A new species of flying squirrel has been added straight to the world’s rarest animals list.
The elusive new species was only discovered in China last year.
First Described in 1981, the genus Biswamoyopterus is regarded as the most mysterious and rarest among all flying squirrels.
It comprises two large species endemic to southern Asia: the Namdapha flying squirrel, found in (India) and the Laotian giant flying squirrel, found in Laos. Each is only known from a single specimen discovered in 1981 and 2013, respectively.
But last year a specimen identifiable as Biswamoyopterus was unexpectedly found in the collections of the Kunming Institute of Zoology (KIZ) in China by in-house expert Dr Quan Li.
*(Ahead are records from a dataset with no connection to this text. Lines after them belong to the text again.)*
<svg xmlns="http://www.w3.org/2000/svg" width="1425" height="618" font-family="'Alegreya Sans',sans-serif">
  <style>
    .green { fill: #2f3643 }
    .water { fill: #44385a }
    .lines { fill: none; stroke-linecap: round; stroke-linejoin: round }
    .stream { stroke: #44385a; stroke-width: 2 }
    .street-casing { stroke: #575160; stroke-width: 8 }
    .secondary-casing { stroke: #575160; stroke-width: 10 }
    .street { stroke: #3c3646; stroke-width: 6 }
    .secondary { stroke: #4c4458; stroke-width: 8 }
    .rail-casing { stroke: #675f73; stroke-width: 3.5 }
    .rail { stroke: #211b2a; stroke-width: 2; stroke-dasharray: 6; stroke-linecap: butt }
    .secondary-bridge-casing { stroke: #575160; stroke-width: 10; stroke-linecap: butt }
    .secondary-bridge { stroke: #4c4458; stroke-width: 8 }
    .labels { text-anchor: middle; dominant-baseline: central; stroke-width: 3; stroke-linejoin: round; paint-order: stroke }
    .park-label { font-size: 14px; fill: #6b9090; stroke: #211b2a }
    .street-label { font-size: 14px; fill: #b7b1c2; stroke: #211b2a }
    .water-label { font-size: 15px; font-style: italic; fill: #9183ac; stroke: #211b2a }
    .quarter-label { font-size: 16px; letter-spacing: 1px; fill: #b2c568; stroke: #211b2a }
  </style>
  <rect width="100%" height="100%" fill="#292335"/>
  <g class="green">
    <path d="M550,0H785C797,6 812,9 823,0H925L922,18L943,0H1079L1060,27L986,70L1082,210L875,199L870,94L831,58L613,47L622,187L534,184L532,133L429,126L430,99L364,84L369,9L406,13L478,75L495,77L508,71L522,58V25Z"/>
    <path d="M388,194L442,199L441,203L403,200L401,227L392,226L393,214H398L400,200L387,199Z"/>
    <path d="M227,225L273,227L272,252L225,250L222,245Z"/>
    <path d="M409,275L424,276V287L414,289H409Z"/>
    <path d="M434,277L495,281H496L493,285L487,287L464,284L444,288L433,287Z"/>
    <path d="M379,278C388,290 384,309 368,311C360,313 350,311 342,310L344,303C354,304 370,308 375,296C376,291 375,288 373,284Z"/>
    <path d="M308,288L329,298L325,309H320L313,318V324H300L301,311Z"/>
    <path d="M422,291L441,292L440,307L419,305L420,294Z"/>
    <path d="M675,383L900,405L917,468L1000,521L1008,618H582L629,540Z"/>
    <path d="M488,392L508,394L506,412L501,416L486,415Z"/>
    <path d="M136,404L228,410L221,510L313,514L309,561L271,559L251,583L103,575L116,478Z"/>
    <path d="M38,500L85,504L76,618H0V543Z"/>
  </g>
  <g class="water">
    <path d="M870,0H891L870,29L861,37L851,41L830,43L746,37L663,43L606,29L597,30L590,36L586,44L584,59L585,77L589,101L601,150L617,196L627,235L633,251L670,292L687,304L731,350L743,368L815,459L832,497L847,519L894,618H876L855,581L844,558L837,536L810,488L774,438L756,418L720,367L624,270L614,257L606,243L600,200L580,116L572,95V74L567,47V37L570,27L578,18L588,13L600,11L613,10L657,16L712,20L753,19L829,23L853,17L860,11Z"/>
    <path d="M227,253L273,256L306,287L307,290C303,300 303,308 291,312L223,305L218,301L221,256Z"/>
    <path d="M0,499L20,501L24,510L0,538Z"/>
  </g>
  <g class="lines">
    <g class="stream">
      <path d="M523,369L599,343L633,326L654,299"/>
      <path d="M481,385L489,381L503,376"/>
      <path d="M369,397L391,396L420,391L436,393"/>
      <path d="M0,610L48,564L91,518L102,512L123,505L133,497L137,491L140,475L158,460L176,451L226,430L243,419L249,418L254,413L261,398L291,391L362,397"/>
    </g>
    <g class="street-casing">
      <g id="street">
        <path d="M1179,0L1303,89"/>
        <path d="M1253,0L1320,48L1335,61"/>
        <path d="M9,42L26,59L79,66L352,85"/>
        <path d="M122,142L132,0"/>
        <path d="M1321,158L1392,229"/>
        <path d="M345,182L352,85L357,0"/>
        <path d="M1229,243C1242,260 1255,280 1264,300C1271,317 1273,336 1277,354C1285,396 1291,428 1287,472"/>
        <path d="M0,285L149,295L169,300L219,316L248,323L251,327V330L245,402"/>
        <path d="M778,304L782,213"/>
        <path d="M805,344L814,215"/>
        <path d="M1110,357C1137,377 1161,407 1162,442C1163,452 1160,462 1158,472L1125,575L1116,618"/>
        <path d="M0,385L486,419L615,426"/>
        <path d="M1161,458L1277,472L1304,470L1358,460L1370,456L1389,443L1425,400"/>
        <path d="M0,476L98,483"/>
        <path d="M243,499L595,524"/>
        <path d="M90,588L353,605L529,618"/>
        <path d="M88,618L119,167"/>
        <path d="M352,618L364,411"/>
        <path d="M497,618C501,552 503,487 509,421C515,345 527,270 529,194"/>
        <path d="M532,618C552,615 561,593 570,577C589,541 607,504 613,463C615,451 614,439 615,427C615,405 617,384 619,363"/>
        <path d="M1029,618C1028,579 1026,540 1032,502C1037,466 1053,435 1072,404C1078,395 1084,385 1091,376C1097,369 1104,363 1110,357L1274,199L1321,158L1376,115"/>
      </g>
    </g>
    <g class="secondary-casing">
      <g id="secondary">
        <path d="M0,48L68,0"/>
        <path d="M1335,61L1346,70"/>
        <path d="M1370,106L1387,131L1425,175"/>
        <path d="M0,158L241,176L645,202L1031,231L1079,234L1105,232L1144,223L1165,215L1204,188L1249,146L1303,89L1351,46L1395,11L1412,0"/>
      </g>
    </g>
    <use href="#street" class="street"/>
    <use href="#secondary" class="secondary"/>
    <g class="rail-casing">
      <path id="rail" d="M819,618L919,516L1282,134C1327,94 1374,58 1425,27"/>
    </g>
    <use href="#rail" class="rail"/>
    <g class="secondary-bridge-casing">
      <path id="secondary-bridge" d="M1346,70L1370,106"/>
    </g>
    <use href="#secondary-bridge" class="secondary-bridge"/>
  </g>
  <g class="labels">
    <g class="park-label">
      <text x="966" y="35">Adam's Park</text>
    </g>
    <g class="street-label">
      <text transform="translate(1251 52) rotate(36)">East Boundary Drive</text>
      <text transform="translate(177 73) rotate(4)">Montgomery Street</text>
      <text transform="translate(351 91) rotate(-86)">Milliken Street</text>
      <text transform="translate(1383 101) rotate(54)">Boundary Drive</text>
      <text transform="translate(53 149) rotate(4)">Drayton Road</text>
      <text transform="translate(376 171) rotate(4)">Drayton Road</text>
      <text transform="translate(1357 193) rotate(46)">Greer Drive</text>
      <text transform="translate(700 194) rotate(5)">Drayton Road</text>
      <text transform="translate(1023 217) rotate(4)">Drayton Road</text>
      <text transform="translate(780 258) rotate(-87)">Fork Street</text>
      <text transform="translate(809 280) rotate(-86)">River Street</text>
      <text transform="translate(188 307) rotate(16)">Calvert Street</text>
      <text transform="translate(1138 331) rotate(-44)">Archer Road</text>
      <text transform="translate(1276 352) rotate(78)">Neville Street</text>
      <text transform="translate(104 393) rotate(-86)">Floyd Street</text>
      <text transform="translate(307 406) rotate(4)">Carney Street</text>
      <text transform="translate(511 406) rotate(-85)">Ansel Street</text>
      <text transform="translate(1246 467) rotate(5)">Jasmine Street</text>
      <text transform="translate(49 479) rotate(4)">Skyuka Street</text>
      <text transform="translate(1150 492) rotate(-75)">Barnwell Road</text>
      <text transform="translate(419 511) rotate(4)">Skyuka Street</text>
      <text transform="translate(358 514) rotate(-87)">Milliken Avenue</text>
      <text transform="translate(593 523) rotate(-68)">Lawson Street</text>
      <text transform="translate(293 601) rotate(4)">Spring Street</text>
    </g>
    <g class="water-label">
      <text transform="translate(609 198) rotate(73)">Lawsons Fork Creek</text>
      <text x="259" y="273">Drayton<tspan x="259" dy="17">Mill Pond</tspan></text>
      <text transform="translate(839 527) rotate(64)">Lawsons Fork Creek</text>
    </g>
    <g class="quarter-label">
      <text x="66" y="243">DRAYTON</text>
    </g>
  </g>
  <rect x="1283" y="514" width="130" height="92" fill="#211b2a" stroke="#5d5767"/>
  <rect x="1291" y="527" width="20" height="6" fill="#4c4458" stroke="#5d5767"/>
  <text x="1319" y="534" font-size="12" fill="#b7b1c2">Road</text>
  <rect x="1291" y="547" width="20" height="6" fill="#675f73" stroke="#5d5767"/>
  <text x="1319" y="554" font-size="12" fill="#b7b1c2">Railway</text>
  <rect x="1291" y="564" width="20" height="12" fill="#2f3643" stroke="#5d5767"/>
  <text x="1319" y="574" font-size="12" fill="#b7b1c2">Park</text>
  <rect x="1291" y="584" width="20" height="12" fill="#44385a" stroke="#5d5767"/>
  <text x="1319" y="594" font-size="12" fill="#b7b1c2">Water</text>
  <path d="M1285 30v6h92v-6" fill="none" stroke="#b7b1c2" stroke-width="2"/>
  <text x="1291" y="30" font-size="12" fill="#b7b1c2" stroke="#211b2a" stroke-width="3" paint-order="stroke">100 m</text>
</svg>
It had been collected from Mount Gaoligong in Yunnan Province, south west China.
Initially, it was considered to belong to the “missing” Namdapha flying squirrel: a species considered as ‘critically endangered’ due to hunting and habitat loss.
The latter had not ever been recorded since its original description in 1981 and was already listed as one of the top 25 “most wanted” species in the world by the Global Wildlife Conservation.
But a closer look at the specimen from KIZ made it clear that the squirrel exhibited a colouration, as well as skull and teeth anatomy, distinct from any of the previously known species in the genus.
Subsequently, Dr Li and colleagues from China and Australia conducted a new field survey when they successfully obtained another specimen and, additionally, recorded observations of two other flying squirrels.
As a result, they included a third member to the enigmatic genus: Biswamoyopterus gaoligongensis, also referred to as the Mount Gaoligong flying squirrel.
Dr Li said: “The morphological features of B. gaoligongensis are closer to the critically endangered and missing Namdapha flying squirrel, but is still readily identifiable as a distinct species.
“The new species was discovered in the ‘blank area’ spanning 1,250 kilometres between the isolated habitats of the two known species, which suggests that the genus is much more widespread than previously thought.
“There is still hope for new Biswamoyopterus populations to be discovered in between or right next to the already known localities.”
He said the newly described species inhabits low-altitude forests near human settlements.
Study lead author Dr Li said that makes them “vulnerable” to anthropogenic threats, such as agricultural reclamation and poaching.
He added: “Therefore, there is an urgent need to study the ecology, distribution, and conservation status of this rare and very beautiful genus.”
The findings were published in the journal ZooKeys.